Information Derived from Protein Sequence Analysis The analysis of protein sequences via computer-based tools (bioinformatics) provides a wealth of information about the structure and function of proteins, and the evolutionary relationships between the organisms that synthesize them. A key method in the application of bioinformatics to evolutionary, structure and function analysis are sequence alignments (Fig. 3-33). Sequence alignments of related proteins also reveal consensus sequences that indicate protein function, cell location, chemical modification and prosthetic group binding, and even turnover rates (Box 3-2, next slide).
Bacterial Evolutionary Trees Evolutionary relationships between organisms are revealed by comparing the sequences of fundamental proteins that are present in all organisms. A bacterial evolutionary tree derived from comparison of the sequences of the protein GroEL (a chaperone involved in assisted protein folding) is shown in Fig. 3-35. In such trees, external nodes mark the locations of extant organisms. Internal nodes mark the locations of their last common ancestors. The lengths of lines represent the level of sequence divergence between organisms. Note that comparisons of protein sequence are more reliable than comparisons of DNA sequences for tree construction, since proteins contain 20 amino acids and DNA contains only 4 bases.

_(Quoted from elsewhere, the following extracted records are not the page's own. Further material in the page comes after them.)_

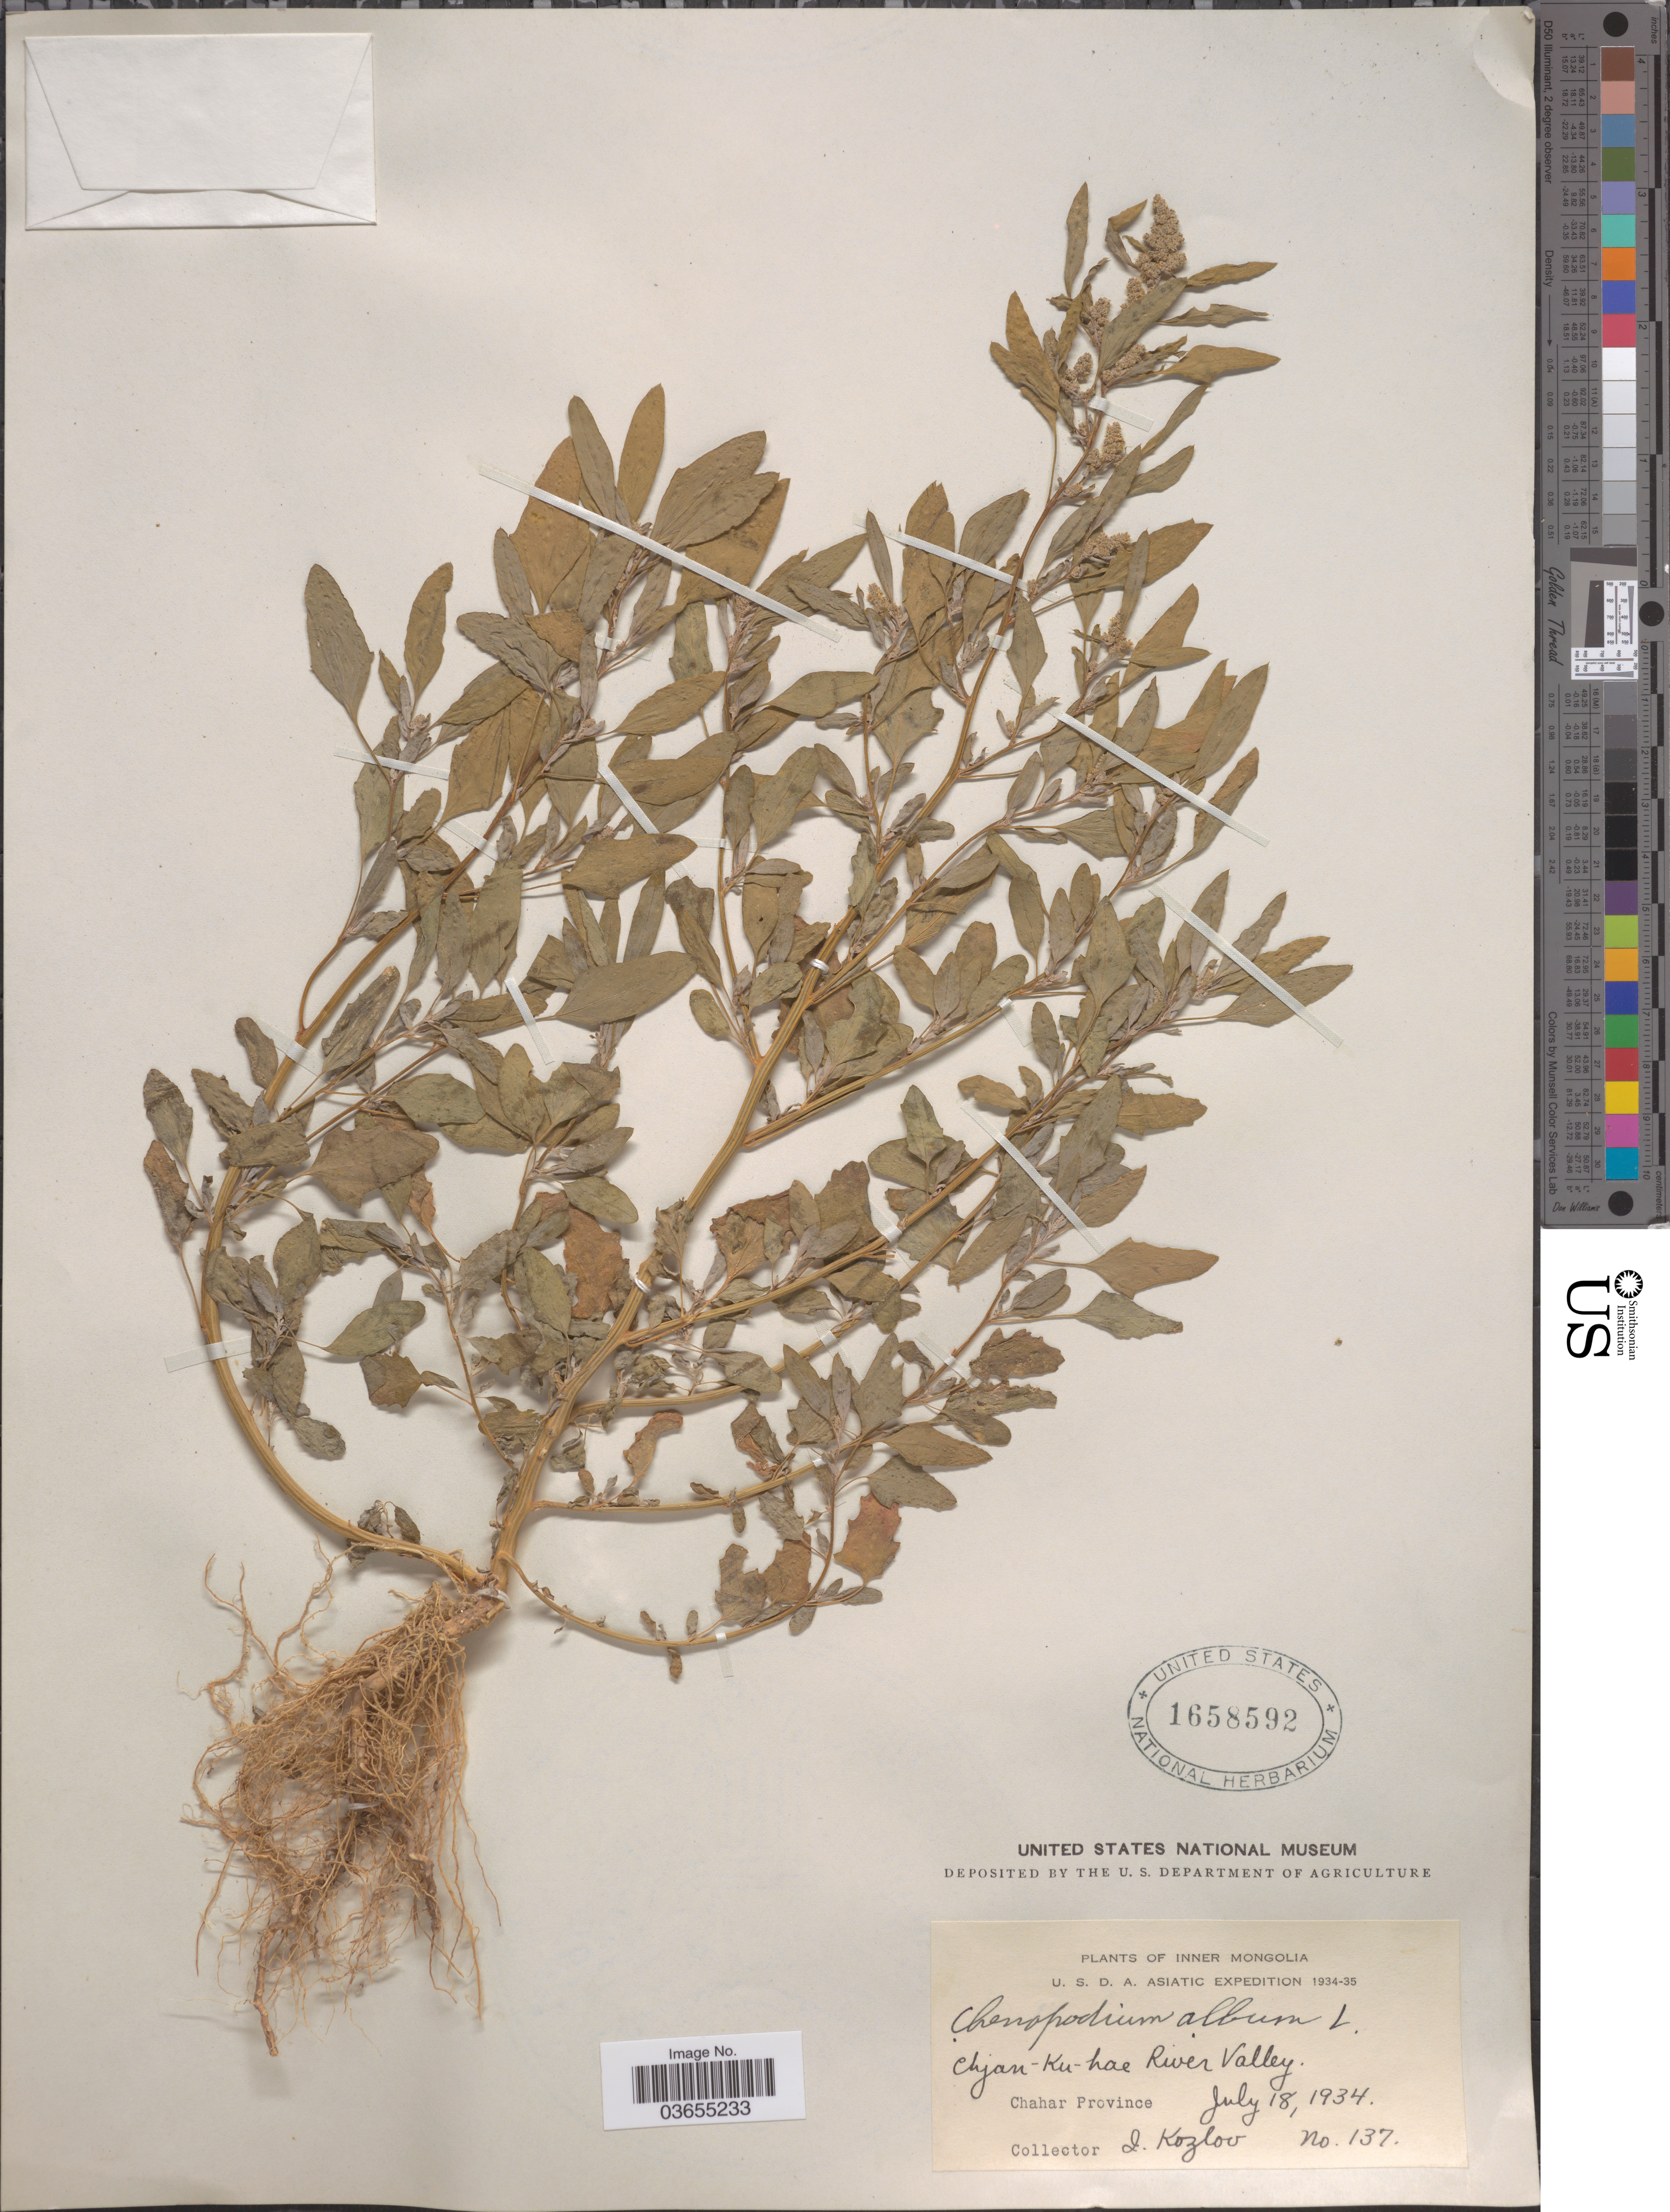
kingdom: Plantae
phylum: Tracheophyta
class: Magnoliopsida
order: Caryophyllales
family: Amaranthaceae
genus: Chenopodium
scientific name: Chenopodium album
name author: L.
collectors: I. Kozlov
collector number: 137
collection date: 1934-07-18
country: China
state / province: Nei Monggol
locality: Inner Mongolia. Chian-Ku-hae River Valley. Chahar Province.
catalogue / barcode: US 1658592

Consensus Tree of Life Sequence comparisons of numerous shared proteins and analysis of additional genomic features has been performed to construct the mostly likely general tree of life (Fig. 3-36). Such analysis (and earlier rRNA sequencing by Carl Woese) reveal that all life forms on Earth can be divided into three domains--Bacteria, Archaea, and Eukaryotes. The evolutionary distances of each kingdom to the last universal common ancestor (LUCA) are given by the lengths of the lines in the tree.